Conference Report CDE 2006

15th CDE Annual Conference, Augsburg, Germany
May 25-28, 2006
Organised by the University of Augsburg
„Drama and/after Postmodernism“

„What was Postmodernism?,“ Malcolm Bradbury asked provocatively over a decade ago. But are we really past the post? And if so, is this also true for the domain of the performing arts? What makes contemporary drama and theatre distinctly postmodern? Augsburg, Bertolt Brecht’s city of birth, provided the stage for dramatic and post-dramatic discussions aimed at answering some of these questions. Hence, „Drama and/after Postmodernism“ was the field explored at this year’s annual conference of the German Society for Contemporary Theatre and Drama in English (CDE), which was hosted by Martin Middeke and Christoph Henke of the Augsburg University English Department. Participants included the playwrights Richard Bean and John Binnie, the theatre critic Aleks Sierz, the prominent keynote lecturers Brian Richardson, Hans Thies Lehmann and Johannes Birringer, actors from the Clyde Unity Theatre (Glasgow), BandBazi Circus Theatre (Brighton), and the Anglistentheater Augsburg as well as various other scholars and theatre practitioners from around the globe.

SUPPLIED ENTRIES —
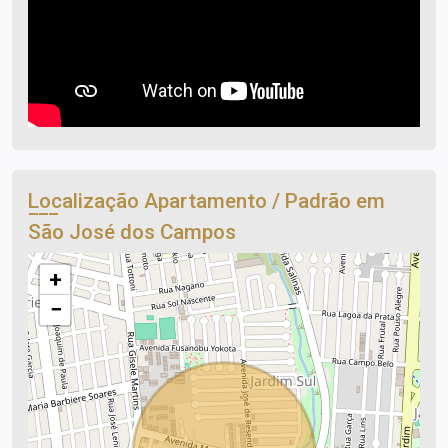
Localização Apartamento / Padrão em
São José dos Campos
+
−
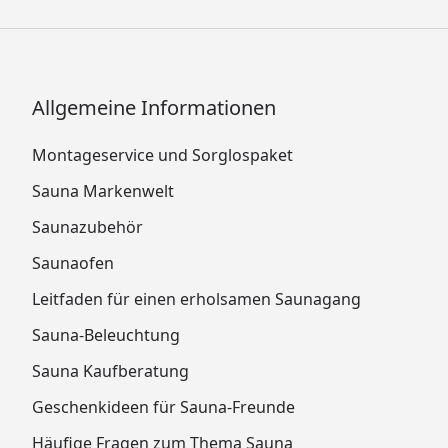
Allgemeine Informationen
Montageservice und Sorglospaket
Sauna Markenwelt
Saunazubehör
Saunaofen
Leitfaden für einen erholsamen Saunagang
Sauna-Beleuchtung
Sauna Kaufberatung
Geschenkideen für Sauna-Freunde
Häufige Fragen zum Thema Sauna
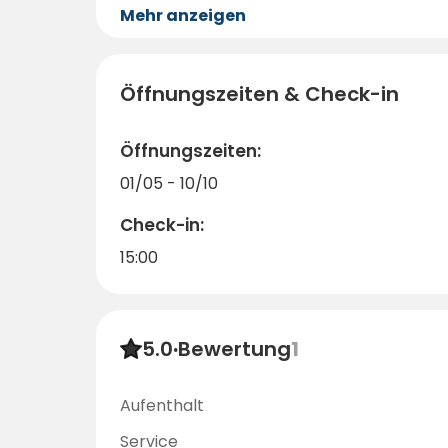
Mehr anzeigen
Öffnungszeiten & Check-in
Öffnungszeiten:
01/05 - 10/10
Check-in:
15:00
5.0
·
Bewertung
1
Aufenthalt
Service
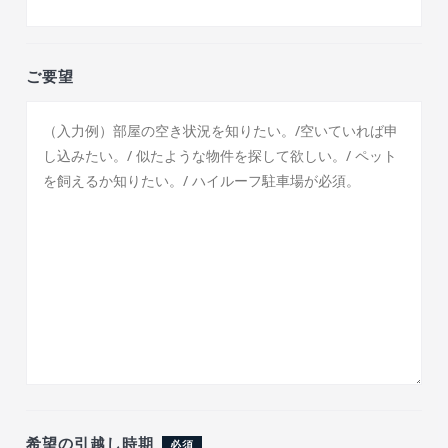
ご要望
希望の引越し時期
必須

EXERCISE SET —
A - In the conference report above, who hosted the CDE conference?
B - Render this sentence from the conference report into French: "Augsburg, Bertolt Brecht’s city of birth, provided the stage for dramatic and post-dramatic discussions aimed at answering some of these questions."

REPLIES —
A - Martin Middeke and Christoph Henke of the Augsburg University English Department.

B - Augsbourg, ville natale de Bertolt Brecht, a servi de scène à des discussions dramatiques et post-dramatiques visant à répondre à certaines de ces questions.